Tem um quarto da casa com mais de 400 carrinhos miniaturas, um hobby que ele adora e não deixa criança mexer, tem uma plaquinha na porta avisando para não entrar sem permissão.






23 comentários:

Bia Jubiart disse...

Beth, fiquei emocionada... Uma bela história de amor e de vida, fiquei com pena da pobreza de espírito do seu pai, passou a vida toda sem desfrutar uma família encantadora!

Continue andando de táxi...

Bjo no coração!

chica disse...

Que delícia de leitura! Como é bom dar papo às pessoas que passam pelas nossas vidas. Podemos nos encantar e aprender! Lindo e que homem legal! Gostei! beijos,chica

Wanderley Elian Lima disse...

Olá Beth
Que bela estória, aí vemos que nem tudo está perdido. Eu também adoro bater papo com taxista.
Bjux

Unknown disse...

Histórias de vida que nos ensinam a viver.Parabéns pelo texto,*****.

Beijo.

Lúcia Soares disse...

Beth, que coisa boa ouvir histórias assim! Também acho que é tão mais simples ser feliz, sem amarras, fazendo o que queremos, desde que de acordo com nosso coração e baseados na disciplina, na responsabilidade.
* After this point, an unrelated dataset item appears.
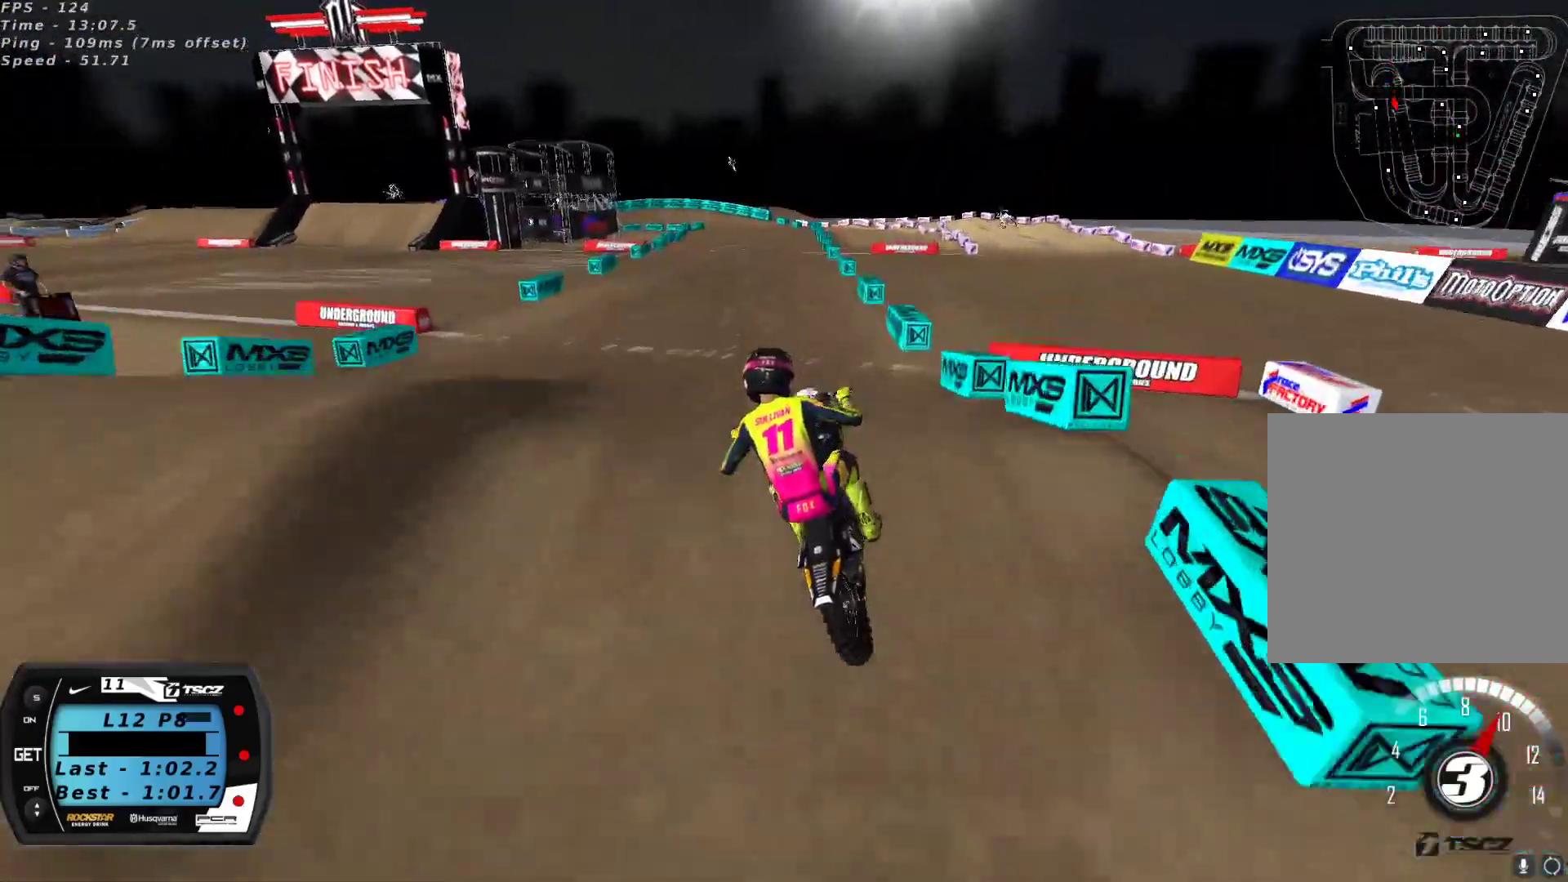
{"buttons": ["X", "L2"], "left_stick": "up-right", "right_stick": "up", "events": [[83, "right_stick", "center"], [317, "L2", "down"], [317, "left_stick", "up-right"], [333, "R2", "up"], [333, "right_stick", "up-left"], [383, "right_stick", "up"], [483, "X", "down"]]}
Eis aí um homem totalmente desprendido, que foi agraciado com o melhor da vida, que é um amor pelo qual tudo vale a pena!
Gostaria de conhecer esse Sílvio, viu? Tomara que vc ainda o encontre muito por aí.
Beijo!

Luma Rosa disse...

Oi, Beth!!
Entendo que Silvio sentiu vontade de vencer na vida sozinho sem a ajuda do pai. Talvez seja por questão moral que não querer os bens para si e achei super válida a atitude de passar o valor dos bens para a instituição que o pai ajudou a vida toda. O preconceito do pai, não combina com a bondade do ato de caridade que ele fez enquanto vivia. Vai entender o ser humano!
Bom restinho de semana!!
Beijus,

JAN disse...

Olá Beth!
Quantas histórias interessantes por aí.
"tenho tudo que preciso"...que coisa boa de se ouvir;-))))

Abração
Jan

JAN disse...

Olá Beth!
Quantas histórias interessantes por aí.
"tenho tudo que preciso"...que coisa boa de se ouvir;-))))

Abração
Jan

Maria Célia disse...

Oi Bety
Puro desprendimento deste taxista, abrir mão de apartamentos, sendo um na zona sul.
Digno de louvor.
Beijo

Toninho disse...

Esta foi sua melhor viagem de taxi pela bela cidade maravilhosa.
Uma historia de amor com todas as graças.
O desprendimento dele lhe faz feliz e muitos nao entendem esta tal felicidade.
Gostei amiga.
Um abração carinhoso.
Bom fim de semana.
Bjo.

Teredecorando disse...

Que história bacana! Abrir mão de alguns bens é de tirar o chapéu para uma pessoa simples. Isso que é atitude. Ajudar o próximo em primeiro lugar.
Um cara e tanto com seus valores e dignidade.
Ah!!! Ele deveria servir de exemplo para termos um mundo melhor e mais humano.
Beijos mil

Priscila Ferreira disse...

Dinda, sempre me divirto com suas histórias de táxi!
grande homem né? ah se todos fossem assim!!
beijos

Calu Barros disse...

Beth,
que contentamento saber desta história maravilhosa deste ser humano ímpar, corajoso e sábio.Um exemplo verdadeiro de integridade e dedicação aos seus sonhos.
Realmente um dádiva esbarrar-se, nos dias de hoje, com uma pessoa que nos renova a crença nas histórias de amor.
Obrigada por compartilhá-la.
Uma linda noite aí.
Bjkas,
Calu

Regina Rozenbaum disse...

E a gente aprende (tomara!)...Tenho tudo que preciso...Sabe de uma coisa Bethita? O seu "vou de táxi" é delícia de se pegar carona...e a gente nem percebe a corrida!
Beijuuss

Beatriz disse...

Que legal Beth!
Belas estórias que, quando contadas, nos emocionam!
E eu, de vez em quando, vou a São Lourenço, no sul de Minas, para relaxar, pois minha mãe escolheu lá para viver!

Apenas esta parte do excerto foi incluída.